Report from the Select Committee on Metropolis Police Offices

Download Report from the Select Committee on Metropolis Police Offices PDF Online Free

Author :
Publisher :
ISBN 13 :
Total Pages : 240 pages
Book Rating : 4.15/5 ( download)

DOWNLOAD NOW!


Book Synopsis Report from the Select Committee on Metropolis Police Offices by : Great Britain. Parliament. House of Commons. Select Committee on Police of the Metropolis

Download or read book Report from the Select Committee on Metropolis Police Offices written by Great Britain. Parliament. House of Commons. Select Committee on Police of the Metropolis and published by . This book was released on 1837 with total page 240 pages. Available in PDF, EPUB and Kindle. Book excerpt:

Early Modern Ethnic and Religious Communities in Exile

Download Early Modern Ethnic and Religious Communities in Exile PDF Online Free

Author :
Publisher : Cambridge Scholars Publishing
ISBN 13 : 1527504301
Total Pages : 397 pages
Book Rating : 4.01/5 ( download)

DOWNLOAD NOW!


Book Synopsis Early Modern Ethnic and Religious Communities in Exile by : Yosef Kaplan

Download or read book Early Modern Ethnic and Religious Communities in Exile written by Yosef Kaplan and published by Cambridge Scholars Publishing.

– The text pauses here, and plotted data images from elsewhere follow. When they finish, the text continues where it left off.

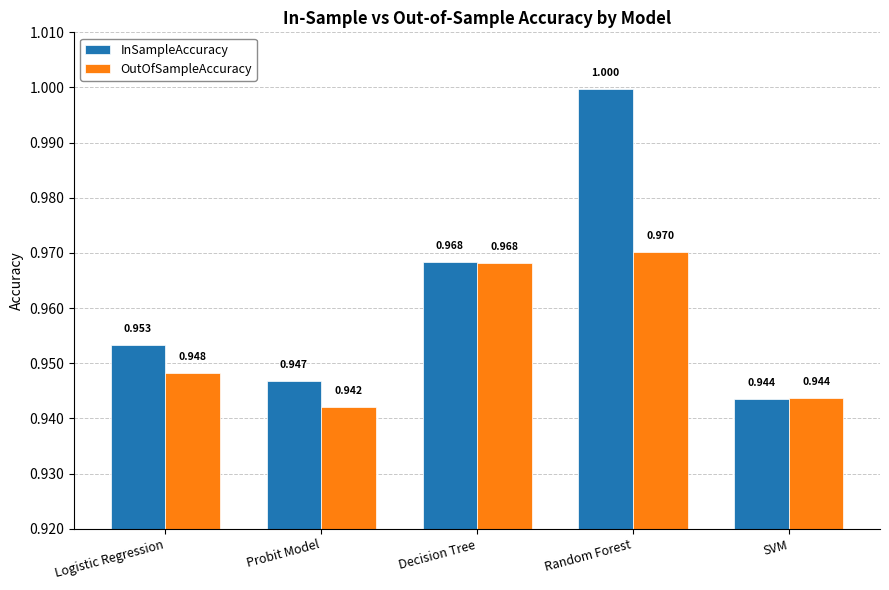

Which series has the widest spread of values?

InSampleAccuracy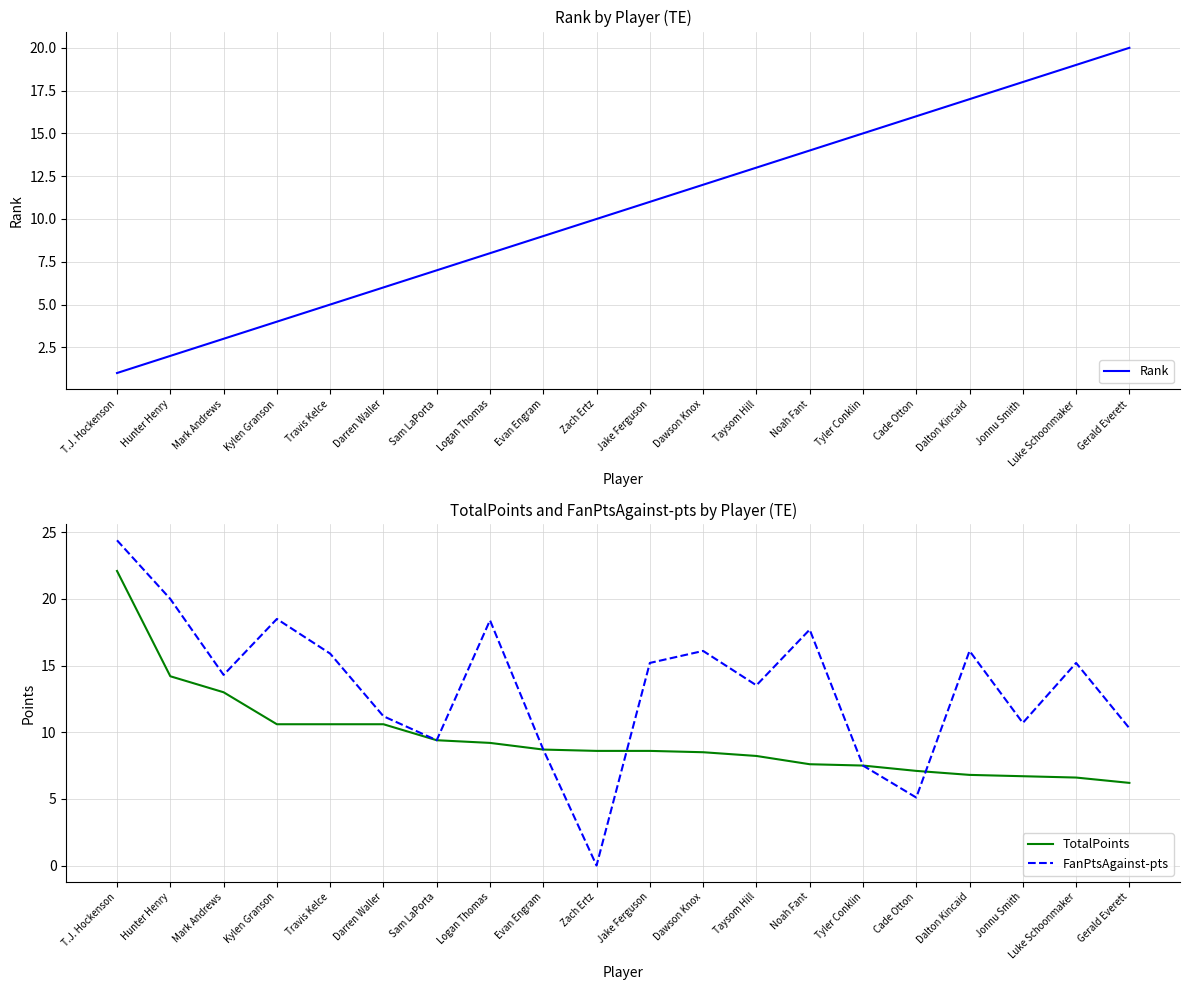

What is the label of the 4th point from the left?

Kylen Granson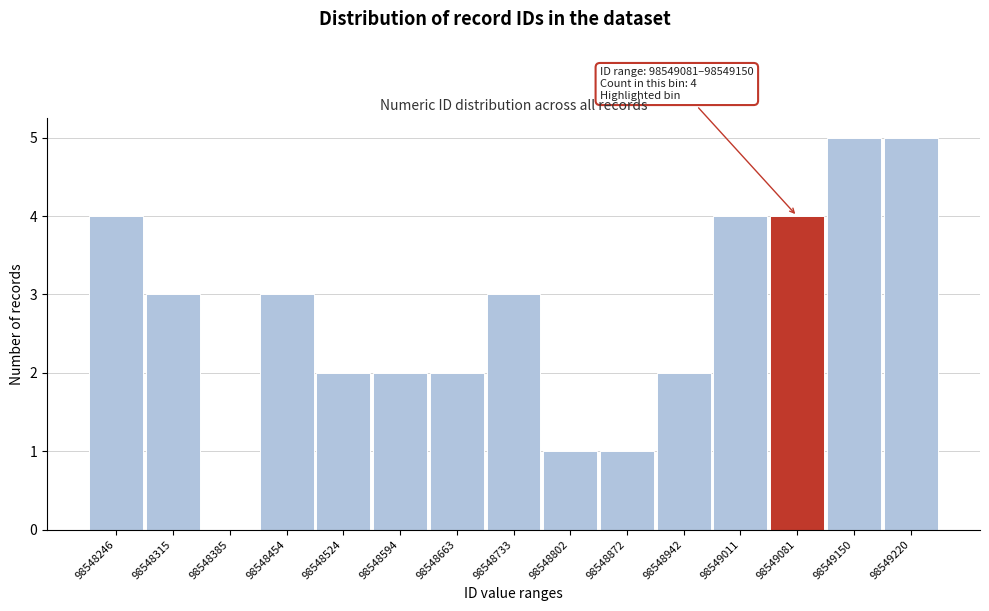

Reading left to right, extract all data points from this chart.

98548246=4	98548315=3	98548385=0	98548454=3	98548524=2	98548594=2	98548663=2	98548733=3	98548802=1	98548872=1	98548942=2	98549011=4	98549081=4	98549150=5	98549220=5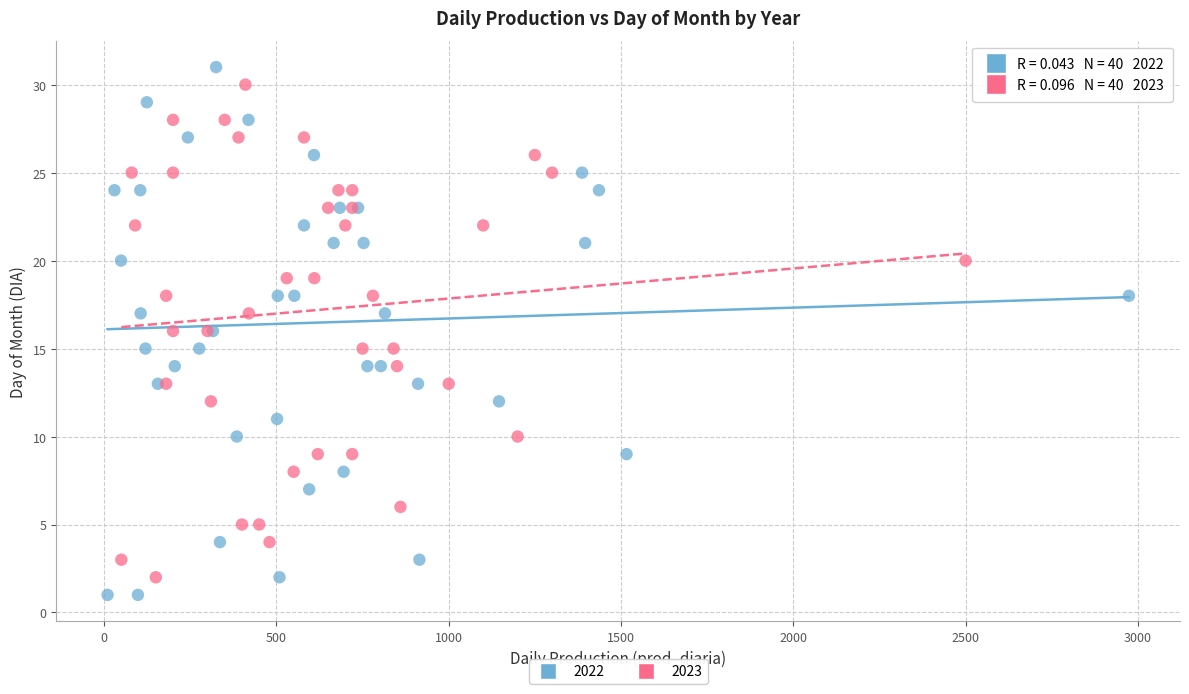

Which series has the largest Y range (max minus min)?

2022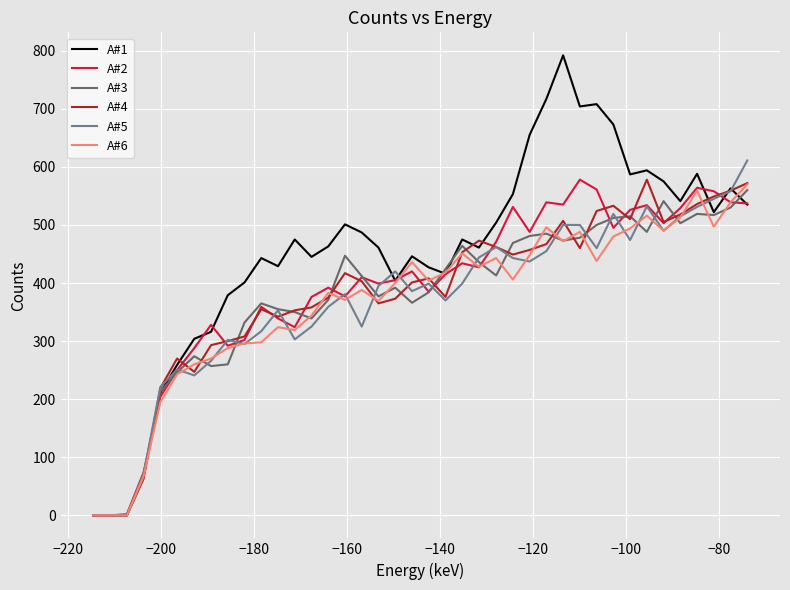

Which series has the largest range (max minus min)?

A#1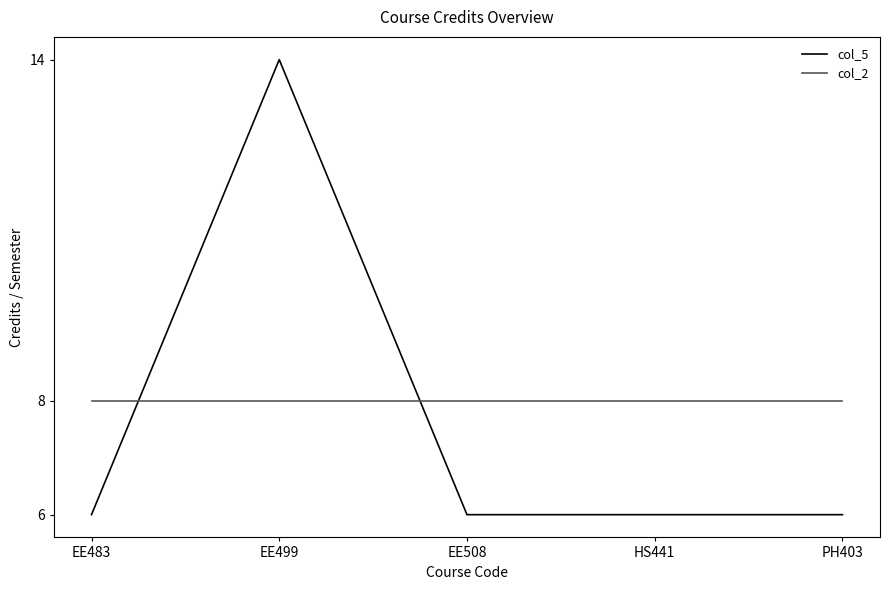

Which series changed the most between EE499 and EE508?

col_5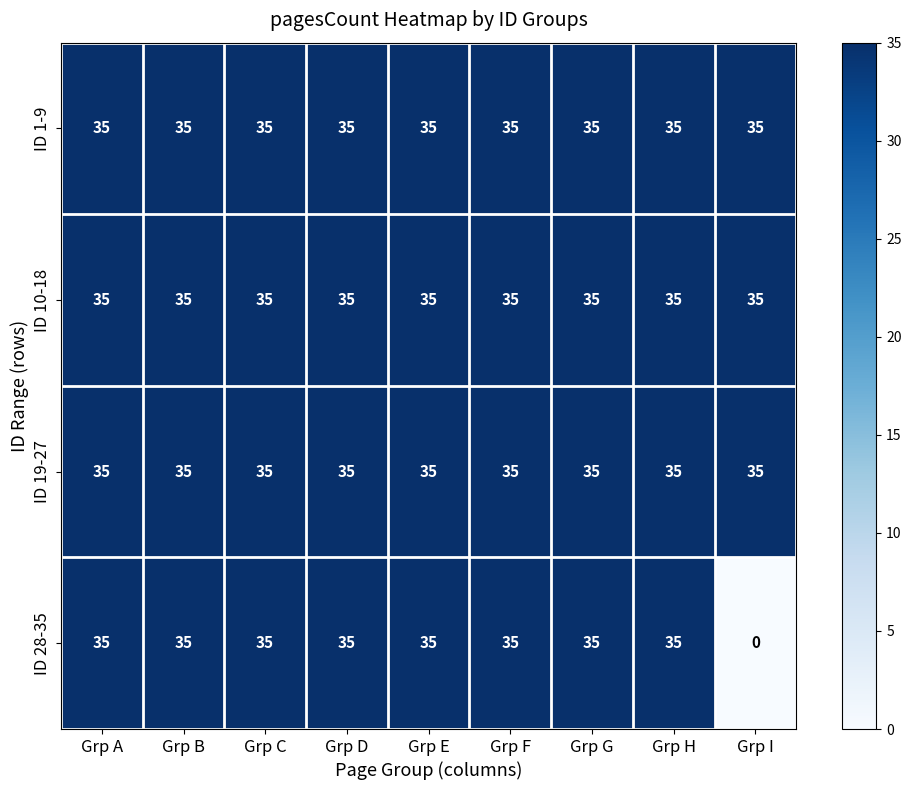

What is the highest value of the ID 19-27 series?

35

This book was released on 2017-11-06 with total page 397 pages. Available in PDF, EPUB and Kindle. Book excerpt: In the Early Modern period, the religious refugee became a constant presence in the European landscape, a presence which was felt, in the wake of processes of globalization, on other continents as well. During the religious wars, which raged in Europe at the time of the Reformation, and as a result of the persecution of religious minorities, hundreds of thousands of men and women were forced to go into exile and to restore their lives in new settings. In this collection of articles, an international group of historians focus on several of the significant groups of minorities who were driven into exile from the sixteenth to the eighteenth centuries. The contributions here discuss a broad range of topics, including the ways in which these communities of belief retained their identity in foreign climes, the religious meaning they accorded to the experience of exile, and the connection between ethnic attachment and religious belief, among others.